For the JC posted March 30 2017
The Lithuanian parliamentary ombudsman, Augustinas Normantas, has refused to open an investigation into a complaint that his country’s Genocide and Resistance Centre presents a revisionist version of wartime history.
Instead, the ombudsman said that the centre itself must address the issue first, and “if its answer is disputed, then in a court of law”.
The complainant, Grant Gochin, has challenged the Genocide Centre’s description of Lithuania’s wartime treatment of its Jews, calling it “a distortion of history and an insult to the Jewish citizens of Lithuania”.

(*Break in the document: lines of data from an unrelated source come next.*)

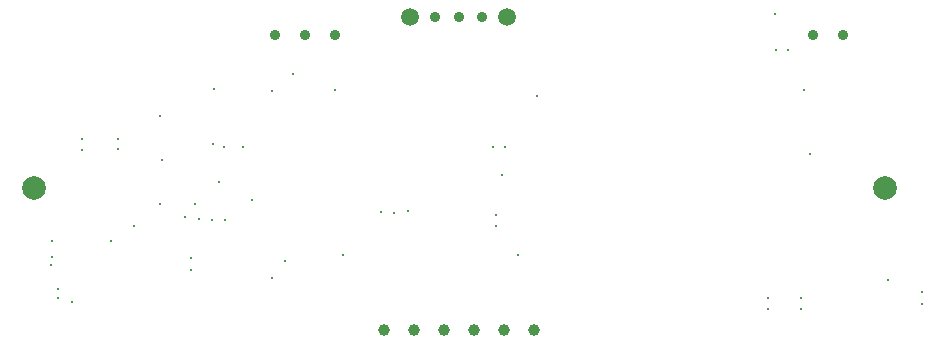
<source format=gbr>
%TF.GenerationSoftware,KiCad,Pcbnew,9.0.6*%
%TF.CreationDate,2026-02-05T22:18:58+05:30*%
%TF.ProjectId,Vitalung_V0.1,56697461-6c75-46e6-975f-56302e312e6b,0.1*%
%TF.SameCoordinates,PX7057c40PY68e7780*%
%TF.FileFunction,Plated,1,2,PTH,Drill*%
%TF.FilePolarity,Positive*%
%FSLAX46Y46*%
G04 Gerber Fmt 4.6, Leading zero omitted, Abs format (unit mm)*
G04 Created by KiCad (PCBNEW 9.0.6) date 2026-02-05 22:18:58*
%MOMM*%
%LPD*%
G01*
G04 APERTURE LIST*
%TA.AperFunction,ViaDrill*%
%ADD10C,0.300000*%
%TD*%
%TA.AperFunction,ComponentDrill*%
%ADD11C,0.900000*%
%TD*%
%TA.AperFunction,ComponentDrill*%
%ADD12C,1.000000*%
%TD*%
%TA.AperFunction,ComponentDrill*%
%ADD13C,1.500000*%
%TD*%
%TA.AperFunction,ComponentDrill*%
%ADD14C,2.000000*%
%TD*%
G04 APERTURE END LIST*
D10*
X5500000Y9500000D03*
X5600000Y11500000D03*
X5600000Y10200000D03*
X6100000Y7500000D03*
X6100000Y6700000D03*
X7300000Y6400000D03*
X8100000Y20200000D03*
X8100000Y19200000D03*
X10600000Y11500000D03*
X11200000Y20200000D03*
X11200000Y19300000D03*
X12500000Y12800000D03*
X14700000Y22100000D03*
X14700000Y14700000D03*
X14900000Y18400000D03*
X16800000Y13600000D03*
X17300000Y10100000D03*
X17300000Y9100000D03*
X17700000Y14700000D03*
X18000000Y13400000D03*
X19100000Y13300000D03*
X19200000Y19700000D03*
X19300000Y24400000D03*
X19700000Y16500000D03*
X20100000Y19500000D03*
X20200000Y13300000D03*
X21700000Y19500000D03*
X22500000Y15000000D03*
X24200000Y24200000D03*
X24200000Y8400000D03*
X25300000Y9800000D03*
X26000000Y25699000D03*
X29500000Y24300000D03*
X30200000Y10300000D03*
X33400000Y14000000D03*
X34500000Y13900000D03*
X35700000Y14100000D03*
X42900000Y19500000D03*
X43200000Y13700000D03*
X43200000Y12800000D03*
X43700000Y17100000D03*
X43900000Y19500000D03*
X45000000Y10300000D03*
X46600000Y23800000D03*
X66200000Y6700000D03*
X66200000Y5800000D03*
X66800000Y30711750D03*
X66900000Y27700000D03*
X67900000Y27700000D03*
X69000000Y6700000D03*
X69000000Y5800000D03*
X69200000Y24300000D03*
X69719046Y18919046D03*
X76375000Y8225000D03*
X79200000Y7200000D03*
X79200000Y6200000D03*
D11*
%TO.C,D1*%
X24420000Y29000000D03*
X26960000Y29000000D03*
X29500000Y29000000D03*
%TO.C,SW1*%
X38000000Y30500000D03*
X40000000Y30500000D03*
X42000000Y30500000D03*
%TO.C,D2*%
X70000000Y29000000D03*
X72540000Y29000000D03*
D12*
%TO.C,J1*%
X33650000Y4000000D03*
X36190000Y4000000D03*
X38730000Y4000000D03*
X41270000Y4000000D03*
X43810000Y4000000D03*
X46350000Y4000000D03*
D13*
%TO.C,SW1*%
X35900000Y30500000D03*
X44100000Y30500000D03*
D14*
%TO.C,BT1*%
X4075000Y16040000D03*
X76075000Y16040000D03*
M02*

</source>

Mr Gochin, who is from Los Angeles but has taken out Lithuanian citizenship, has singled out the centre’s portrayal of two wartime leaders, Jonas Noreika and Kazys Skrpa.
Noreika, who is depicted as a hero by the Genocide Centre, took part in the mass murder of Lithuanian Jews in the summer of 1941, when he was the local commandant, Mr Gochin said. The Jews were first rounded up and locked in synagogues, then taken in groups every night to the forest and shot. Noreika, said Mr Gochin, gave orders for the shooting — but the Genocide Centre argued there was no documentation to link him with such massacres.
Just as damning, said Mr Gochin, was the Genocide Centre’s depiction of Skrpa, founder of the antisemitic Lithuanian Activist Front. He headed a provisional government in Lithuania in 1941 and in its six weeks of activity, more than 5,000 Jews were murdered in pogroms and mass murders. The Genocide Centre claimed Skrpa, who denounced Jews in speeches, was trying to save Jews from deportation.
Efraim Zuroff of the Simon Wiesenthal Centre in Jerusalem has backed Mr Gochin, and said the Lithuanian authorities were “very culpable. They have glorified individual activists involved in Holocaust crimes because they are heroes of the anti-Soviet resistance. There are statues, and streets named after these people. Should they be honoured? One hundred per cent, not.”
Mr Zuroff added that the Lithuanian government and the Genocide Centre were “leading the effort to promote the theory of double genocide — by the Soviets and the Nazis against the peoples of eastern Europe. There is no one investigating collaboration with the Nazis, and some of them have been described as Righteous Gentiles — but they are people that Yad Vashem has rejected.”
An angry Mr Gochin said that Lithuania had what he called “a circular process.”
He added: “I complain to the President, who says I have to ask [the director of the Genocide Centre] Terese Birute Burauskaite. Then I complain to Parliament: it says I have to complain to Buraskaite or the President, so Burauskaite is in the sole position to determine her own truth, in the name of the government.”
Ms Burauskaite did not respond to the JC’s requests for comment, claiming she had to wait for the ombudsman’s decision.